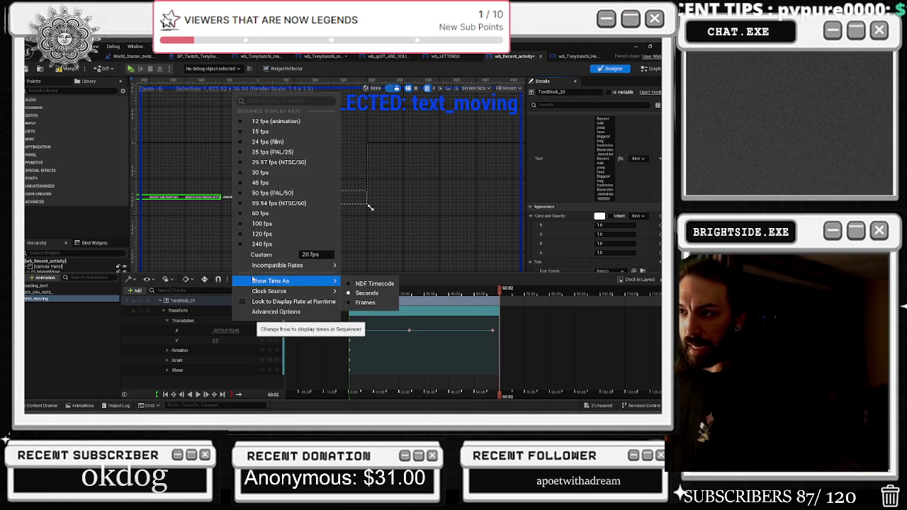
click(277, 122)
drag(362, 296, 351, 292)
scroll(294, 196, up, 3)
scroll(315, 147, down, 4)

--------------------

• **Task details**
Copy all the data exactly as written, but skip any picture.

• **Output for this exercise**
click(277, 122)
drag(362, 296, 351, 292)
scroll(294, 196, up, 3)
scroll(315, 147, down, 4)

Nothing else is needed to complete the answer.